Records excerpted from a collection:
════════════════════
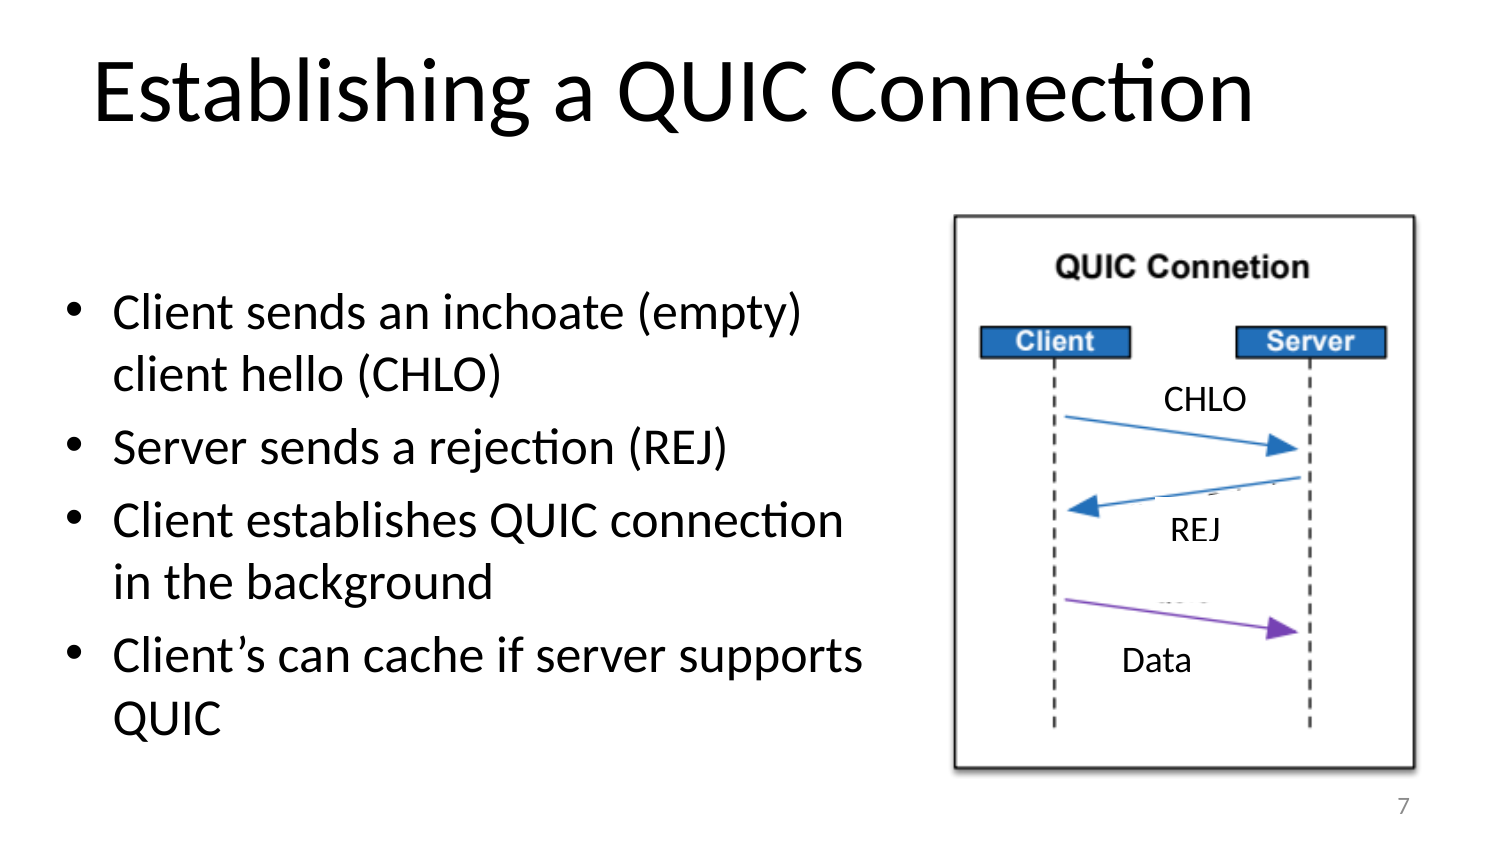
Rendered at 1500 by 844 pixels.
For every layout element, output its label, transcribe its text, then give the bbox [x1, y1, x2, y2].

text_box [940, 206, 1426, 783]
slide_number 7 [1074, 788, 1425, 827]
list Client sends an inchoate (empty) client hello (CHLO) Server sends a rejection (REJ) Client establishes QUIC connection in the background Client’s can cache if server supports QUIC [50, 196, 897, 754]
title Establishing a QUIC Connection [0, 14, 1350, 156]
════════════════════
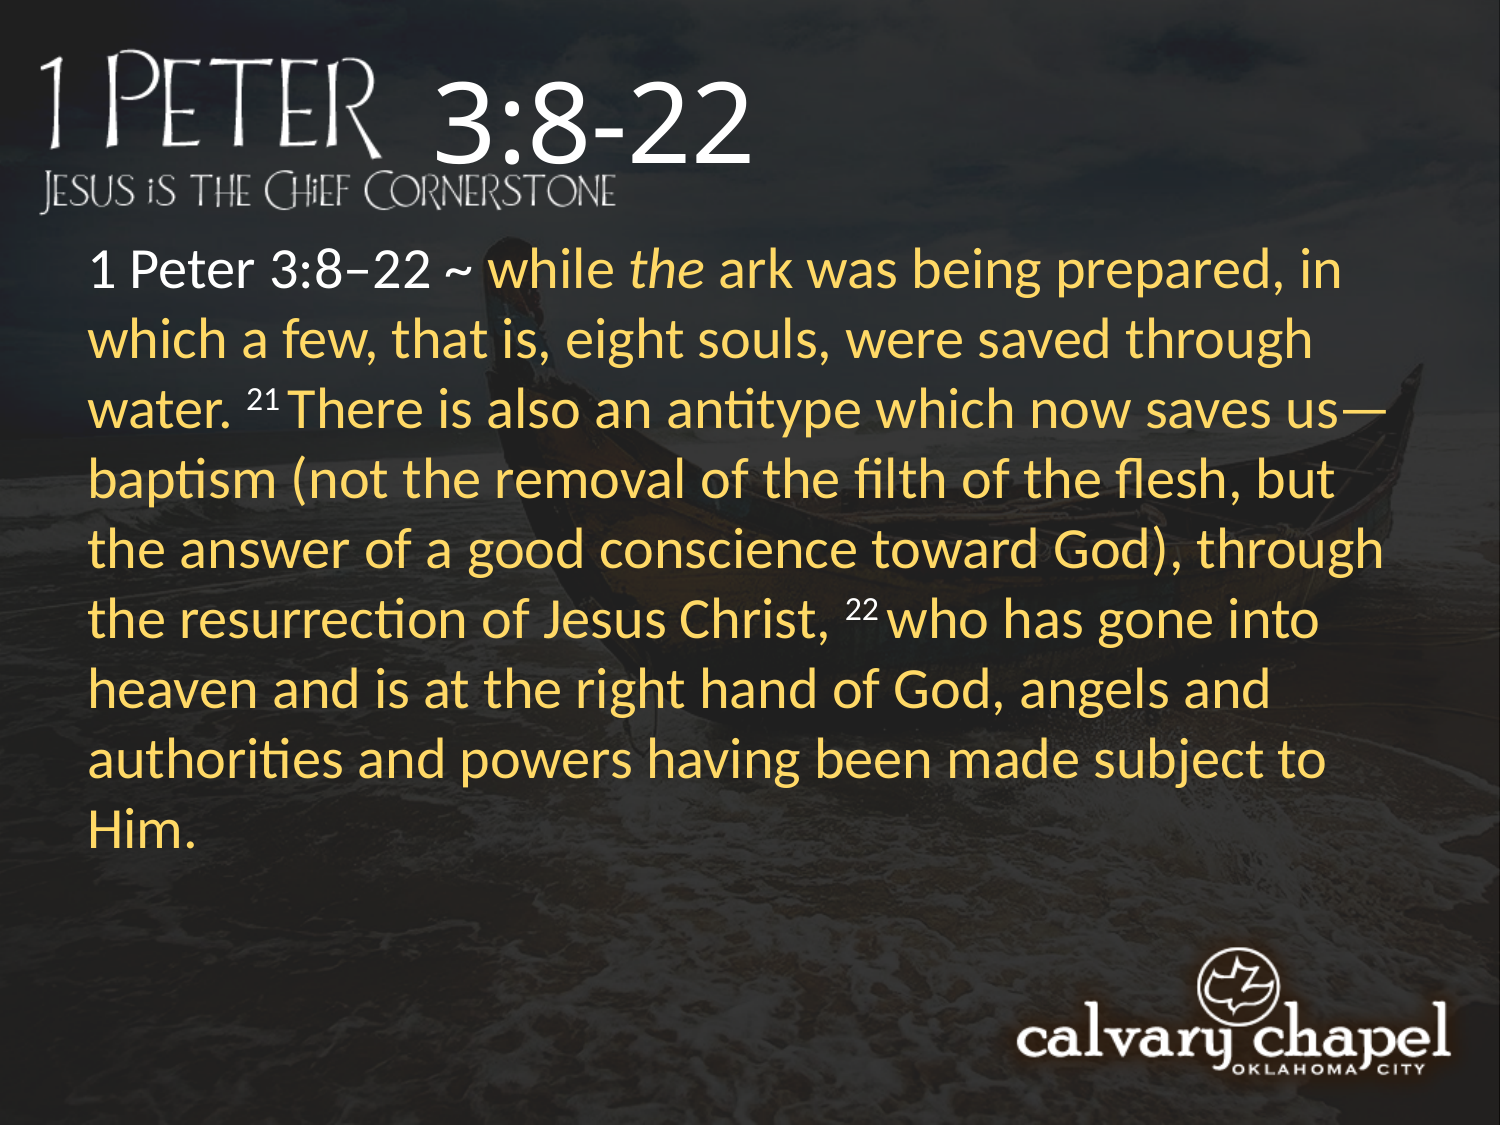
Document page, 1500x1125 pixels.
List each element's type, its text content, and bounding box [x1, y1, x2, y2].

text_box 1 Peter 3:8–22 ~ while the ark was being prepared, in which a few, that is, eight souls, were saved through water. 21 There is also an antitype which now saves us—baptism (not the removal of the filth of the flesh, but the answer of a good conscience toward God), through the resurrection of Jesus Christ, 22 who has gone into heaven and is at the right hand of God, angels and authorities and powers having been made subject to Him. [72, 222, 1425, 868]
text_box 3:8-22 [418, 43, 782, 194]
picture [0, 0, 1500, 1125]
════════════════════
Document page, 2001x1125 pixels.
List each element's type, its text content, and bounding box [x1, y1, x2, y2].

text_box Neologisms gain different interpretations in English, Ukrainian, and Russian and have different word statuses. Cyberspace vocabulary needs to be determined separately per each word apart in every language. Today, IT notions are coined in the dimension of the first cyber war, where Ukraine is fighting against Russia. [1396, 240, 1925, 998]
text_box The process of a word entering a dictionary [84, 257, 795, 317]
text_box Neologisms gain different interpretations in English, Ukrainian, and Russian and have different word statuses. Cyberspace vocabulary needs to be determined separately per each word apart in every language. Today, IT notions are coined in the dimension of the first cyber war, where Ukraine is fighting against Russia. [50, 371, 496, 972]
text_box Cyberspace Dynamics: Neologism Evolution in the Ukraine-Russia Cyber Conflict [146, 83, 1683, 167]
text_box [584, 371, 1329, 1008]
════════════════════
■ INSTRUCTIONS TO FOLLOW:
What is the number of lines in the data that include "page"? Answer with that number alone.

■ TASK RESPONSE:
2